The unique research could improve the accuracy of global positioning systems and it could eventually help early detection systems for tsunamis.

Richard Langley, a professor at the University of New Brunswick, will be working with the NASA Jet Propulsion Laboratory in California to better understand how the ionosphere affects global positioning systems. 

"GPS satellites are much higher than the ionosphere," Langley said.

Inosphere

This image shows the Earth with the ionosphere highlighted in the background. When the ionosphere appears like this at night it is known as the Northern Lights. (Submitted by UNB's Department of Geodesy and Geomatics Engineering)
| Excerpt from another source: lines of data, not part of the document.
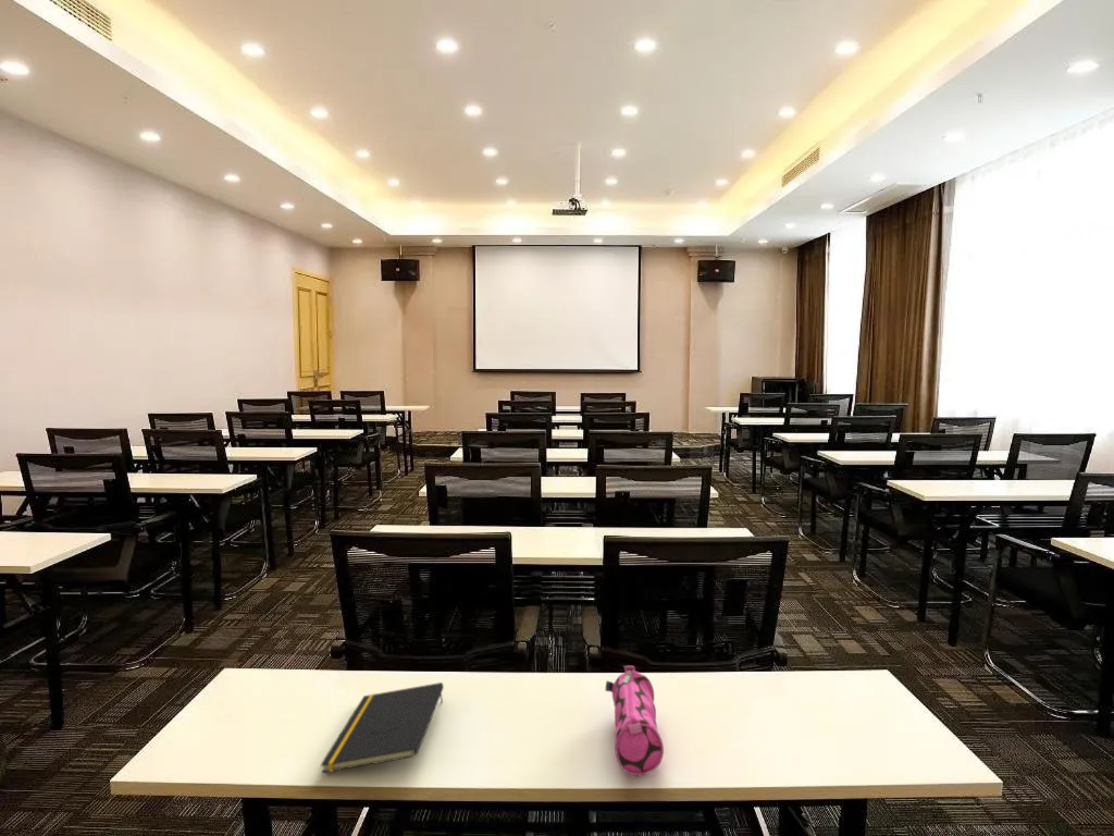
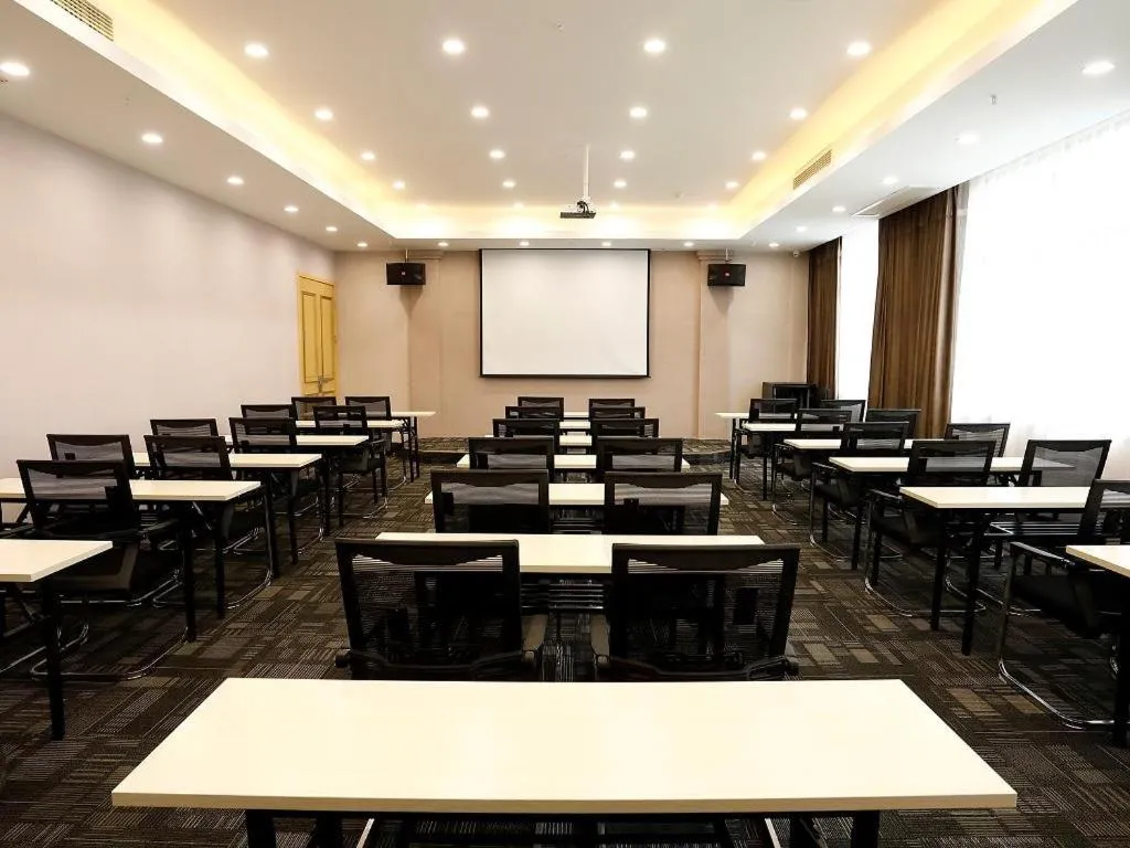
- notepad [320,681,445,774]
- pencil case [604,665,665,776]
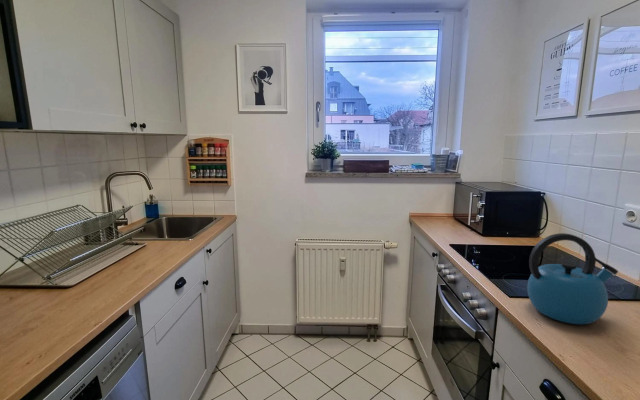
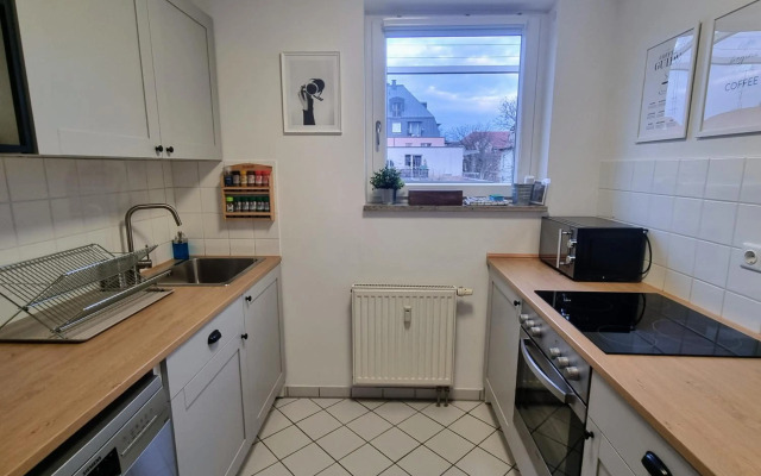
- kettle [526,232,619,325]
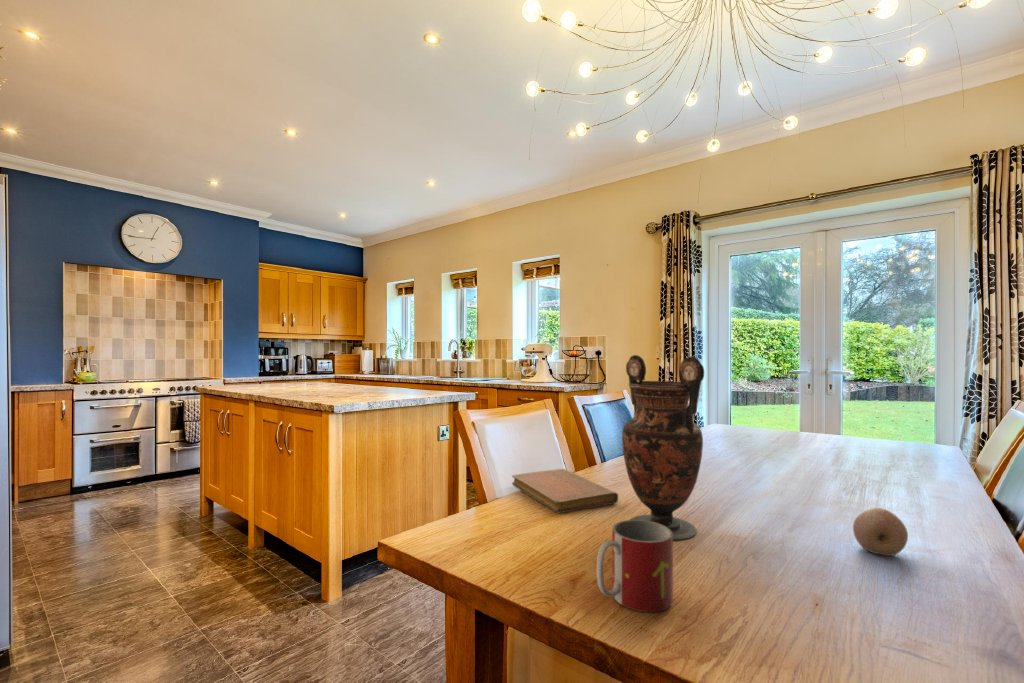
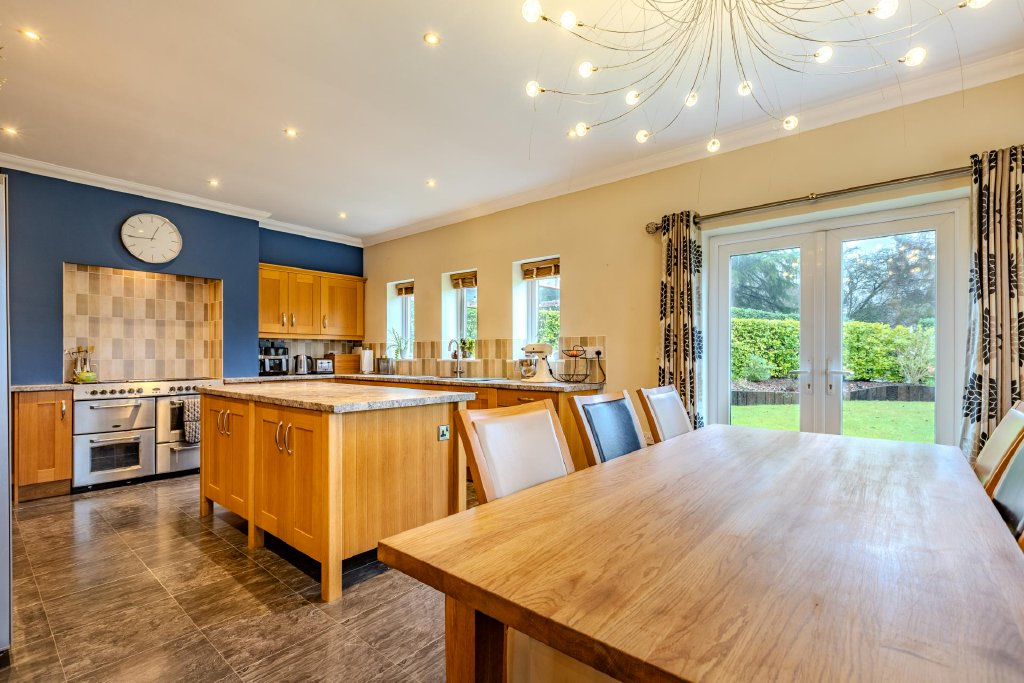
- fruit [852,507,909,557]
- notebook [511,468,619,514]
- vase [621,354,705,541]
- mug [596,519,674,613]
"So the signals from the satellites have to come down through the ionosphere to receivers on or near the Earth's surface. And as they come down through the ionosphere they get a little distorted." 
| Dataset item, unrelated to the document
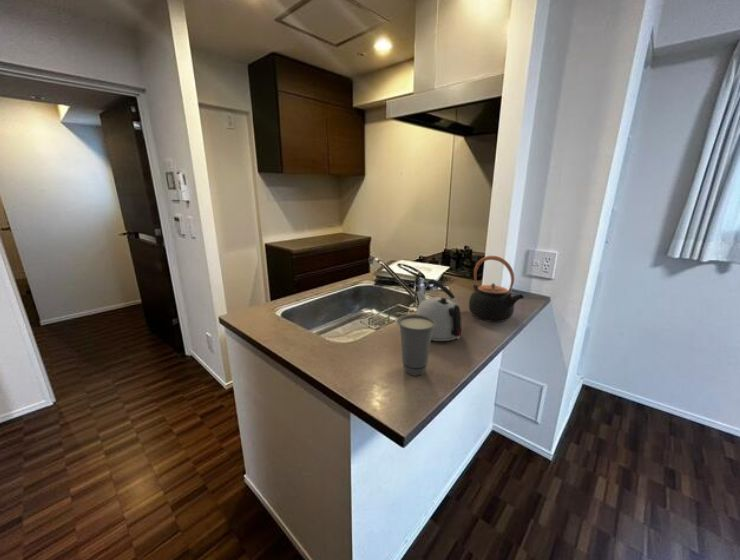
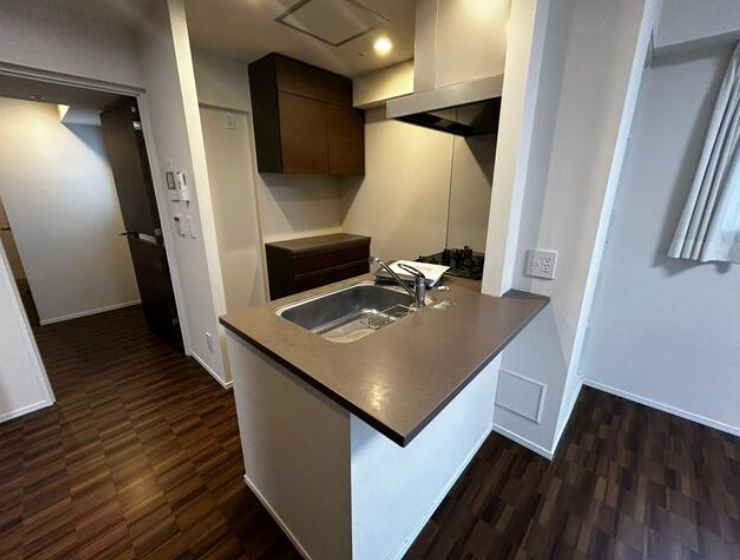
- teapot [468,255,525,323]
- kettle [415,278,462,342]
- cup [396,313,436,377]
The ionosphere is a thick layer of the Earth's atmosphere made up of electrons and charged atoms. It is the section of the sky that lights up with the Northern Lights when the sun throws too much radiation in the planet’s direction. 

"When you see Auroras in the sky, that's when you can tell the ionosphere is a bit disturbed," says Langley. 
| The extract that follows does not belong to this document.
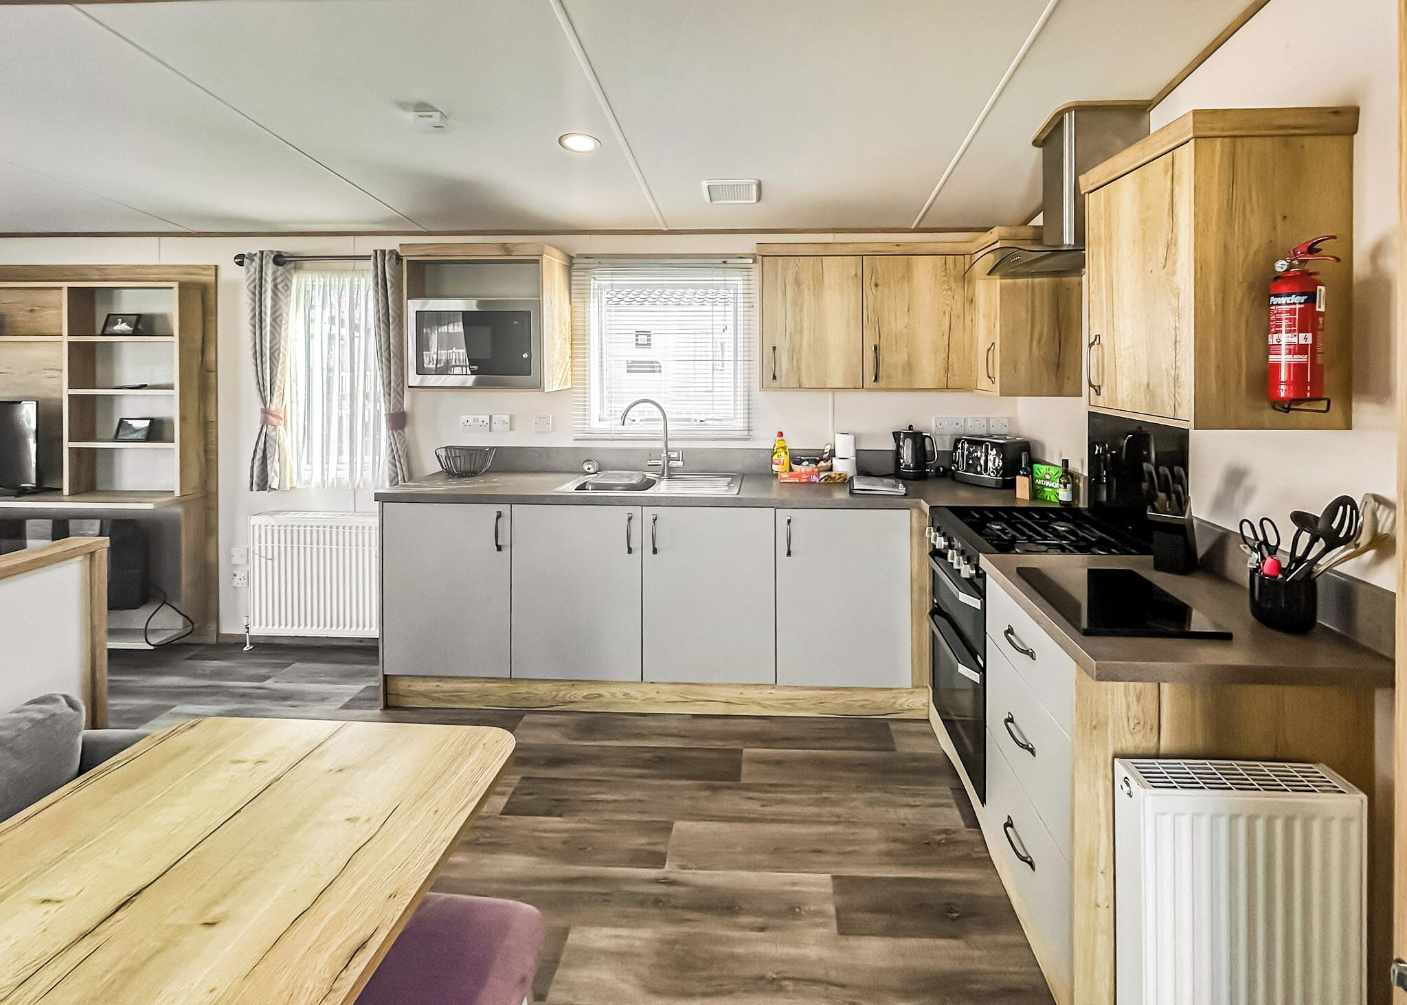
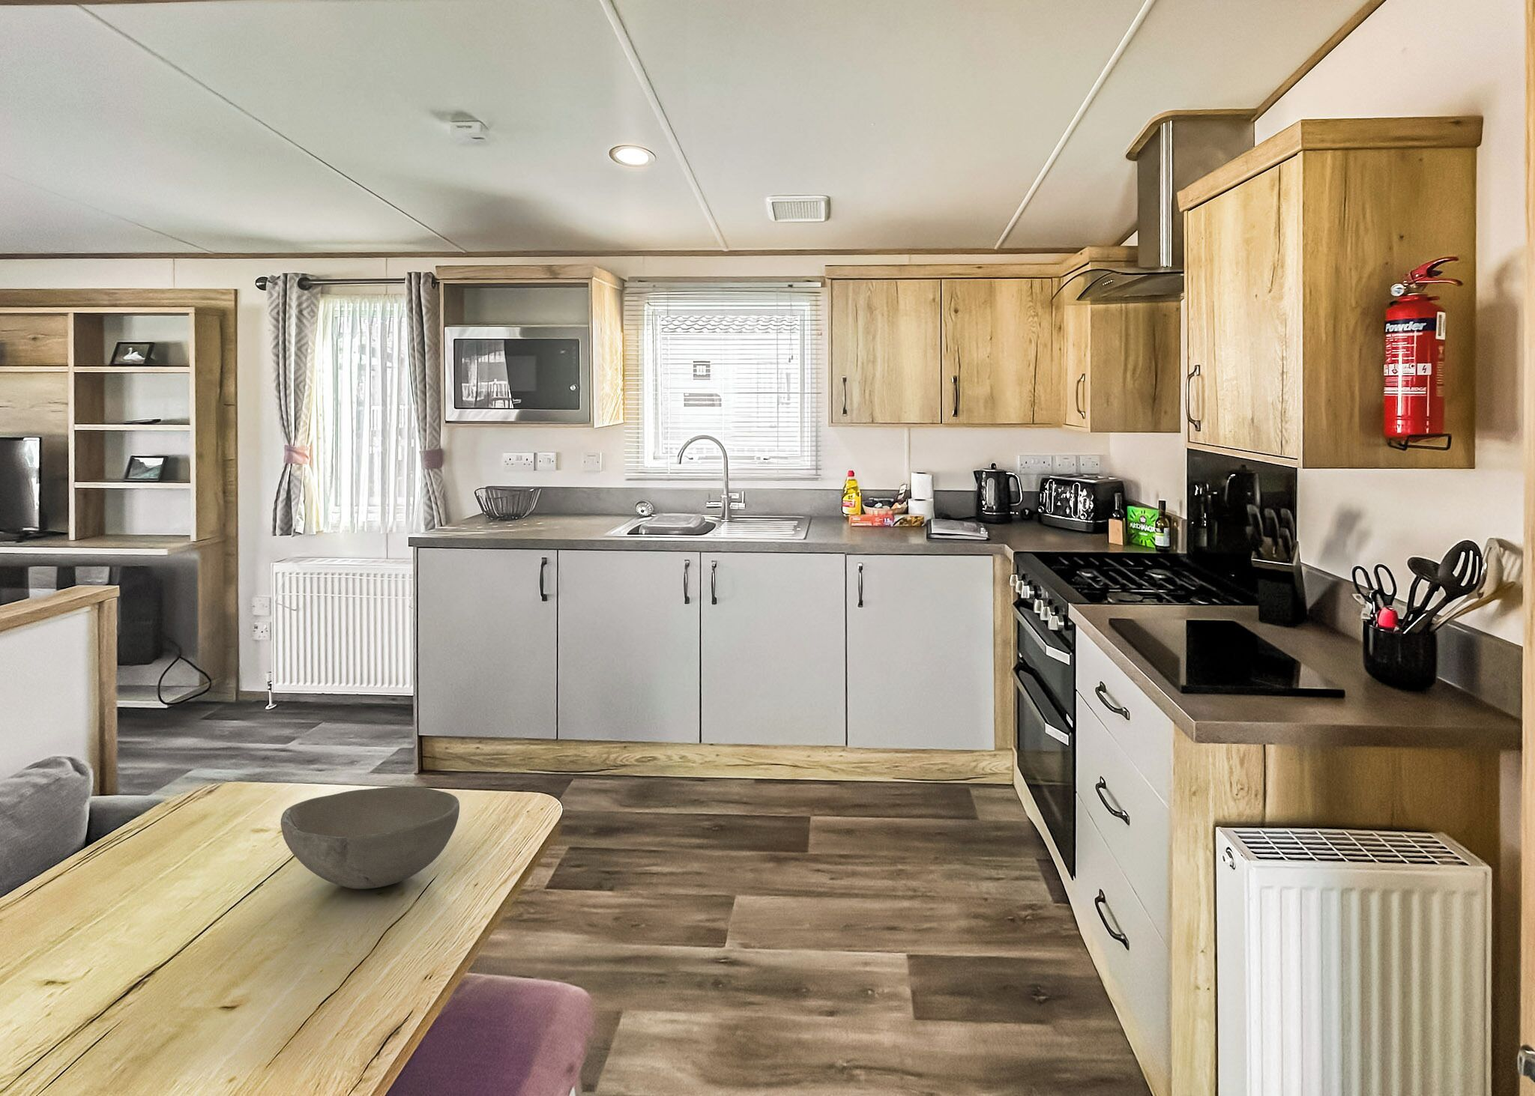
+ bowl [280,786,460,890]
Those disturbances can throw GPS accuracy off, impacting everything from cell signals to survey equipment.

'It has the potential to save a lot of lives.' - Richard Langley, University of New Brunswick professor

Even the world's stock exchanges can be affected by these distortions because they rely on GPS for extremely precise time measurements. 

"The average consumer may not notice these variances," says Langley.

"But high precision applications, like for scientific applications, we actually always see the effect of the ionosphere." 

Langley said he is also hoping to help pioneer early detection methods for natural disasters.

Applications for earthquake and tsunami warning systems are already being considered using the research gained from the partnership 

“The energy from that water displacement [from tsunamis that follow underwater earthquakes] actually propagates up all the way into the atmosphere, all the way to the ionosphere," says Langley. 

"It basically moves around the electrons up there and GPS signals coming down from the satellites, through the ionosphere, pick up those small variations. It has the potential to save a lot of lives."

Historical problems with solar flares

Large solar flares from the sun can have such a large impact the ionosphere that communication systems on Earth, such as cell phones, can stop working for periods of time.

Canadian Cassiope satellite

The Canadian Cassiope satellite, which was launched in September 2013, will be providing Richard Langley and NASA the data that they will be using to research the ionosphere. (Submitted by UNB's Department of Geodesy and Geomatics Engineering)

A massive solar storm in 1859, called the Carrington Event, was so strong it managed to knock out some of Earth's telegraph systems. 

"The effect on the Earth's magnetic field was so strong that currents were set up," says Langley.

"Those currents were so strong that telegraphs could run without batteries. There was enough current from this disturbance that it could run the telegraphs. And in some cases there was too much and rumour has it started small fires."  

A similar event could knock out modern communications, potentially worldwide. So Langley’s research has important implications.  

"Luckily we haven't had one of those again," says Langley. 

"It seems to be a one-in-100-year, or a one-in-a-200-year, event."